Spending a few hours every day unplugged from socials and the internet is the best way to avoid adding additional anxiety to an already stressful situation, as a result. It’s also a great reason to spend some time with the family, loved ones, or flatmates.

 

4: Keep in Touch


As we near the end of the third week of self-isolation, it can be all to easy to start feeling lonely, or desperately in need of some personal space, depending on your situation.

One thing that helps us handle difficult situations in everyday life is to speak to friends or family and air them out. Socialising is extremely important for all of us, and making sure we keep our social connections strong during times of stress and isolation can be very beneficial.

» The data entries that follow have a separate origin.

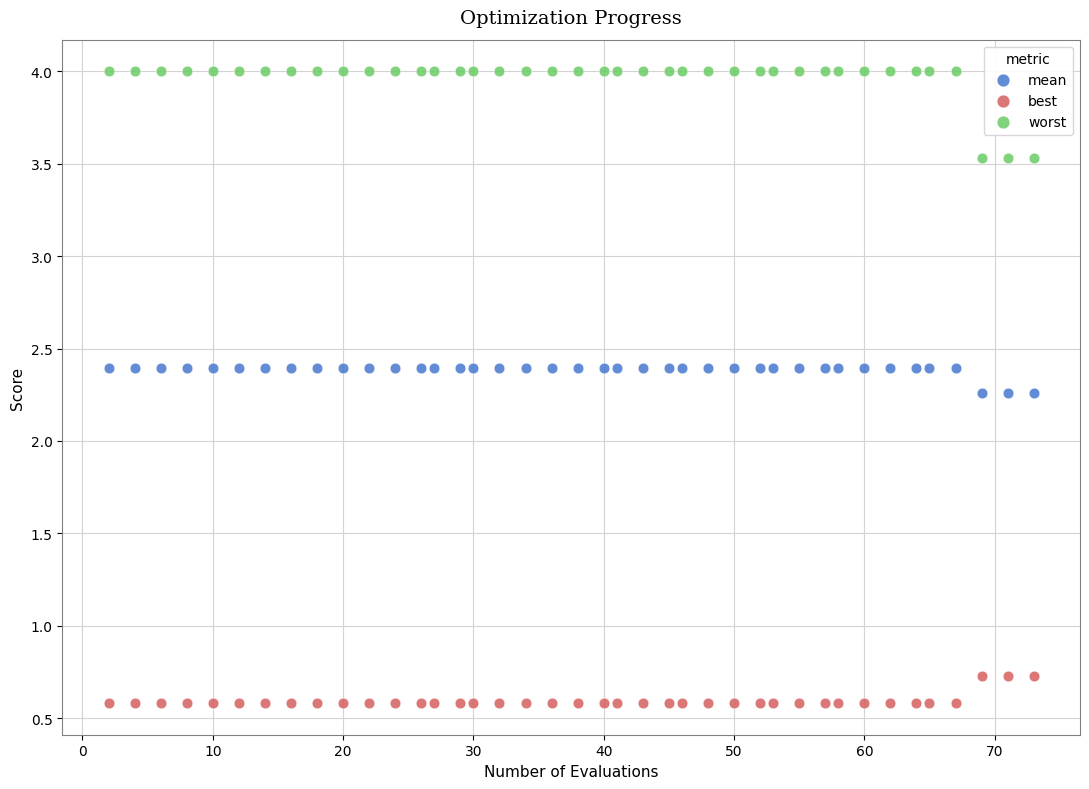

Across all data points, what is the range of X values (max minus min)?

71.0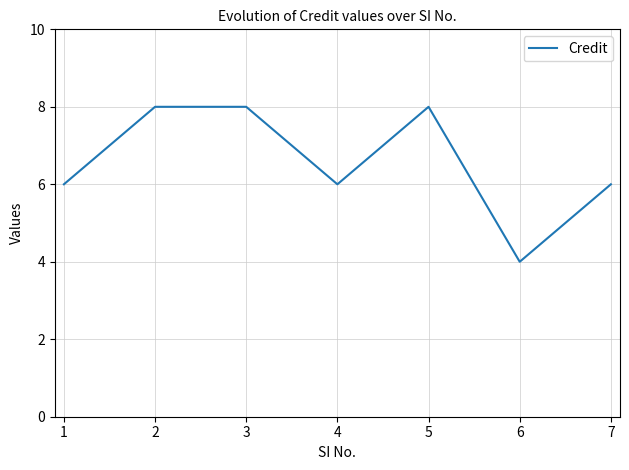

How many interior local valleys (lower than both neighbors) does the data have?

2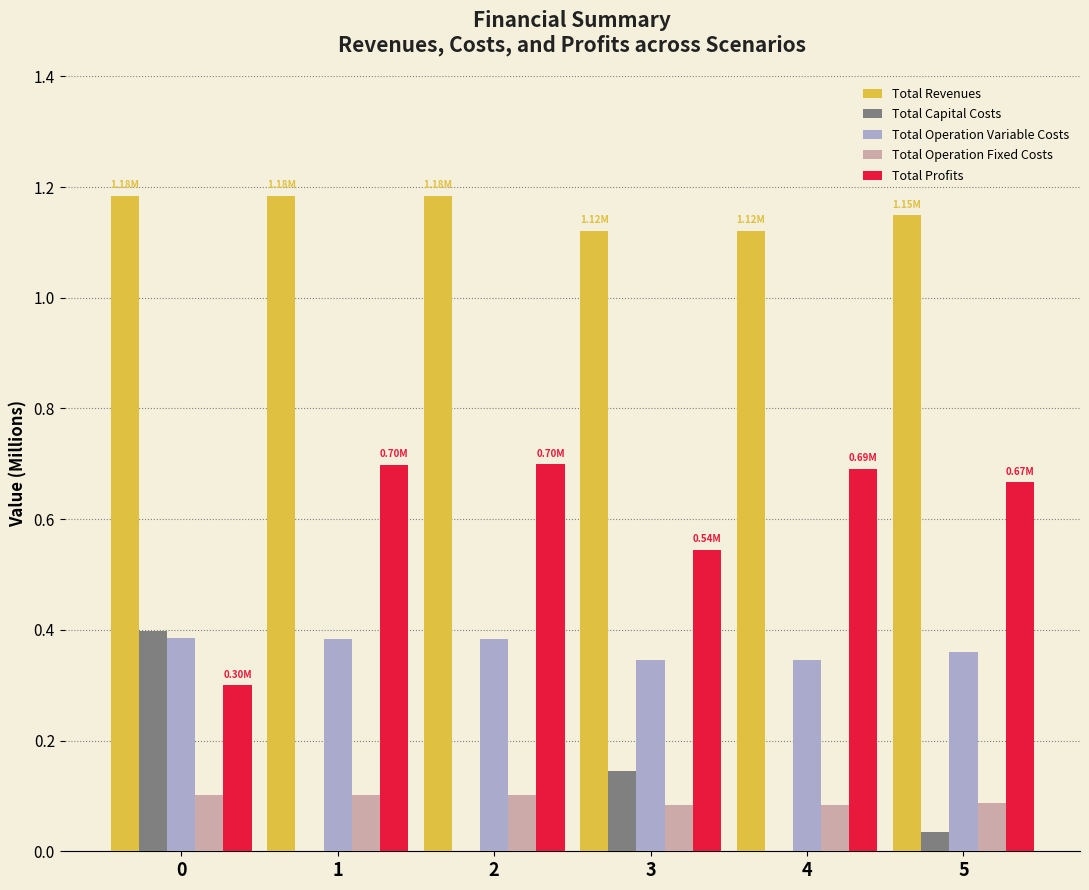

What is the total value across all series at 1?

2.4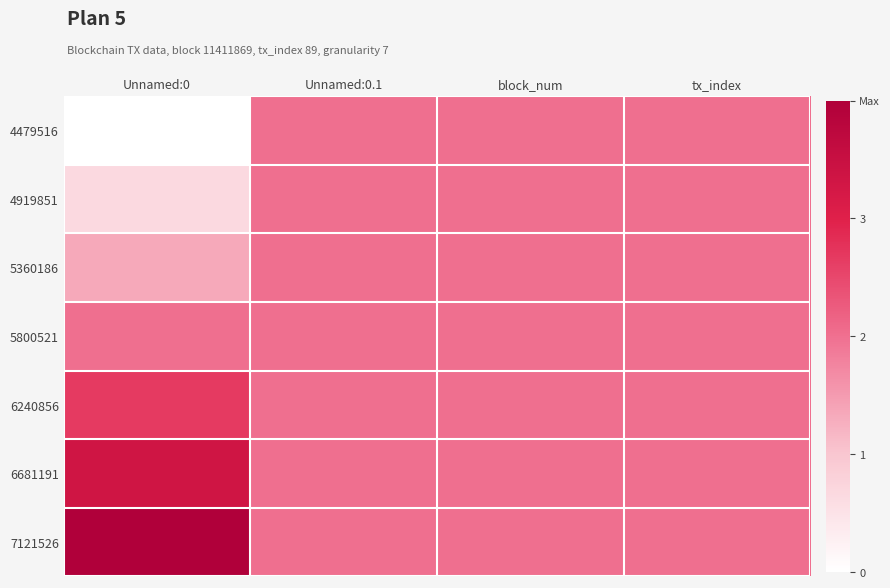

At how many categories does at least one series exceed 0?

4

Not only can talking through the difficulties you’re facing as a result of the current situation be very healthy, being able to help and support others if they’re having a hard time can make you feel better too. Given the plethora of video calling apps and tools available to us, this is easier than ever. Even a quick email or text message can work wonders.

 

5: Plan and Schedule


Whether you’re currently furloughed, jobseeking, or working from home, then the sudden, severe change in routine can be quite disarming. Finding and maintaining a new routine will help you feel more productive, and as a result, healthier. This is true in normal life too of course, but spending the majority of your time at home brings challenges that aren’t normally applicable.

The lure of a morning lie-in, one more episode, another quick snack, and so on, can all easily start to creep in and take over your day. If you’re remote working or jobseeking, then parts of your home are probably being used as a workspace. This can cause problems too, as it can become hard to ‘switch-off’ when you’re spending so much time in the same few rooms.

Coming up with a realistic schedule or plan for the day can help make you feel productive and give you purpose, which in turn, helps to keep your mindset positive. Also, making sure to limit your work or job search activities to a certain room or spot, and not deviating from this area, can help limit the blurring between work and home life.